◆ **WORK ITEM**:
Copy the whole listing verbatim.
── DATA PROVIDED ──
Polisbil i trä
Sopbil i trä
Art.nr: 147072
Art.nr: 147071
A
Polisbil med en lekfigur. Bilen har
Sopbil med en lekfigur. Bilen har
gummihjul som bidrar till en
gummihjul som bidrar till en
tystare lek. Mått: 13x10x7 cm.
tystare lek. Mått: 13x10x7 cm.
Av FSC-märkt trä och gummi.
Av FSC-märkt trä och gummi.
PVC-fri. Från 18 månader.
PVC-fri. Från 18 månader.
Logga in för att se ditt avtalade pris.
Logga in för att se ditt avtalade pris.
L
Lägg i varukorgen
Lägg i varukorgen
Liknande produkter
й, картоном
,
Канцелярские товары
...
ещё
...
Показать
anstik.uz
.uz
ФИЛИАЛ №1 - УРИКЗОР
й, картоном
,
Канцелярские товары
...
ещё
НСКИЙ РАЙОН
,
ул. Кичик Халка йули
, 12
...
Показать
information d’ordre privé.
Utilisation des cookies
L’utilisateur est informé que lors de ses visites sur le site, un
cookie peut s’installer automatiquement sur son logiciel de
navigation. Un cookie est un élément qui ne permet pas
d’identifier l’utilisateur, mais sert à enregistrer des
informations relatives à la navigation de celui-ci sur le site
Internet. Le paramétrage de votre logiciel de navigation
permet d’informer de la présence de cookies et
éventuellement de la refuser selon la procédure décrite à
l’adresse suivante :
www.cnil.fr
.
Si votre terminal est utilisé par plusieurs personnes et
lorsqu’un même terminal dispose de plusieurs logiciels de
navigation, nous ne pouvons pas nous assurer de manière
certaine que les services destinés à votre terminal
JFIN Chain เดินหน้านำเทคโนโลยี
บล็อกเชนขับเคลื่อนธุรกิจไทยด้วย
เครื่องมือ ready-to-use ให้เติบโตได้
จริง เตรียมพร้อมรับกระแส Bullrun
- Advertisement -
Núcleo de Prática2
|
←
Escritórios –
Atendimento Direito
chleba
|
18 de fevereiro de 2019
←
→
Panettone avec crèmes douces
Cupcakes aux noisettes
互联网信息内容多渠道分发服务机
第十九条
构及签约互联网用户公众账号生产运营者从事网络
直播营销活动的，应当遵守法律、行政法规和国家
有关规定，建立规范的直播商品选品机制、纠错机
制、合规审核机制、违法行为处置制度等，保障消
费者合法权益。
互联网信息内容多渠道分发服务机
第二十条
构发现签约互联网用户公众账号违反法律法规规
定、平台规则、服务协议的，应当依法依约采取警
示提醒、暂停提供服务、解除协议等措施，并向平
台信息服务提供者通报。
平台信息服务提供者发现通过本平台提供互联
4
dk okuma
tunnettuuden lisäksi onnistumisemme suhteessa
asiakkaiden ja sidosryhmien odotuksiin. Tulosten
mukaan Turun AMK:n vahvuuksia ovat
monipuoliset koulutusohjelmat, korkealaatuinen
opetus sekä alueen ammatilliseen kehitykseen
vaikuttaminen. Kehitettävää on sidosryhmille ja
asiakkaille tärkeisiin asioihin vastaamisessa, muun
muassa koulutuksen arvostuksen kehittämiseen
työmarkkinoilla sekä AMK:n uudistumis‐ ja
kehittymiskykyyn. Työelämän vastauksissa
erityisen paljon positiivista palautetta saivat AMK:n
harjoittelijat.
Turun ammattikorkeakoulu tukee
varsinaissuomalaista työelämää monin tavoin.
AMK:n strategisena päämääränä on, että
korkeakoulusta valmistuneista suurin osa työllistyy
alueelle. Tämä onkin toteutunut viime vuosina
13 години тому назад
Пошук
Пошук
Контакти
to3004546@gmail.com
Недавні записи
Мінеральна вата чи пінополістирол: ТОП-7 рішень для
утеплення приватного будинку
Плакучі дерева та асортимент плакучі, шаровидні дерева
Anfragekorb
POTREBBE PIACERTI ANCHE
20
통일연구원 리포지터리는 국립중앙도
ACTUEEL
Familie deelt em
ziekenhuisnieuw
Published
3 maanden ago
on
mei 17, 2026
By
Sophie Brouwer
───
◆ **TASK OUTPUT**:
Polisbil i trä
Sopbil i trä
Art.nr: 147072
Art.nr: 147071
A
Polisbil med en lekfigur. Bilen har
Sopbil med en lekfigur. Bilen har
gummihjul som bidrar till en
gummihjul som bidrar till en
tystare lek. Mått: 13x10x7 cm.
tystare lek. Mått: 13x10x7 cm.
Av FSC-märkt trä och gummi.
Av FSC-märkt trä och gummi.
PVC-fri. Från 18 månader.
PVC-fri. Från 18 månader.
Logga in för att se ditt avtalade pris.
Logga in för att se ditt avtalade pris.
L
Lägg i varukorgen
Lägg i varukorgen
Liknande produkter
й, картоном
,
Канцелярские товары
...
ещё
...
Показать
anstik.uz
.uz
ФИЛИАЛ №1 - УРИКЗОР
й, картоном
,
Канцелярские товары
...
ещё
НСКИЙ РАЙОН
,
ул. Кичик Халка йули
, 12
...
Показать
information d’ordre privé.
Utilisation des cookies
L’utilisateur est informé que lors de ses visites sur le site, un
cookie peut s’installer automatiquement sur son logiciel de
navigation. Un cookie est un élément qui ne permet pas
d’identifier l’utilisateur, mais sert à enregistrer des
informations relatives à la navigation de celui-ci sur le site
Internet. Le paramétrage de votre logiciel de navigation
permet d’informer de la présence de cookies et
éventuellement de la refuser selon la procédure décrite à
l’adresse suivante :
www.cnil.fr
.
Si votre terminal est utilisé par plusieurs personnes et
lorsqu’un même terminal dispose de plusieurs logiciels de
navigation, nous ne pouvons pas nous assurer de manière
certaine que les services destinés à votre terminal
JFIN Chain เดินหน้านำเทคโนโลยี
บล็อกเชนขับเคลื่อนธุรกิจไทยด้วย
เครื่องมือ ready-to-use ให้เติบโตได้
จริง เตรียมพร้อมรับกระแส Bullrun
- Advertisement -
Núcleo de Prática2
|
←
Escritórios –
Atendimento Direito
chleba
|
18 de fevereiro de 2019
←
→
Panettone avec crèmes douces
Cupcakes aux noisettes
互联网信息内容多渠道分发服务机
第十九条
构及签约互联网用户公众账号生产运营者从事网络
直播营销活动的，应当遵守法律、行政法规和国家
有关规定，建立规范的直播商品选品机制、纠错机
制、合规审核机制、违法行为处置制度等，保障消
费者合法权益。
互联网信息内容多渠道分发服务机
第二十条
构发现签约互联网用户公众账号违反法律法规规
定、平台规则、服务协议的，应当依法依约采取警
示提醒、暂停提供服务、解除协议等措施，并向平
台信息服务提供者通报。
平台信息服务提供者发现通过本平台提供互联
4
dk okuma
tunnettuuden lisäksi onnistumisemme suhteessa
asiakkaiden ja sidosryhmien odotuksiin. Tulosten
mukaan Turun AMK:n vahvuuksia ovat
monipuoliset koulutusohjelmat, korkealaatuinen
opetus sekä alueen ammatilliseen kehitykseen
vaikuttaminen. Kehitettävää on sidosryhmille ja
asiakkaille tärkeisiin asioihin vastaamisessa, muun
muassa koulutuksen arvostuksen kehittämiseen
työmarkkinoilla sekä AMK:n uudistumis‐ ja
kehittymiskykyyn. Työelämän vastauksissa
erityisen paljon positiivista palautetta saivat AMK:n
harjoittelijat.
Turun ammattikorkeakoulu tukee
varsinaissuomalaista työelämää monin tavoin.
AMK:n strategisena päämääränä on, että
korkeakoulusta valmistuneista suurin osa työllistyy
alueelle. Tämä onkin toteutunut viime vuosina
13 години тому назад
Пошук
Пошук
Контакти
to3004546@gmail.com
Недавні записи
Мінеральна вата чи пінополістирол: ТОП-7 рішень для
утеплення приватного будинку
Плакучі дерева та асортимент плакучі, шаровидні дерева
Anfragekorb
POTREBBE PIACERTI ANCHE
20
통일연구원 리포지터리는 국립중앙도
ACTUEEL
Familie deelt em
ziekenhuisnieuw
Published
3 maanden ago
on
mei 17, 2026
By
Sophie Brouwer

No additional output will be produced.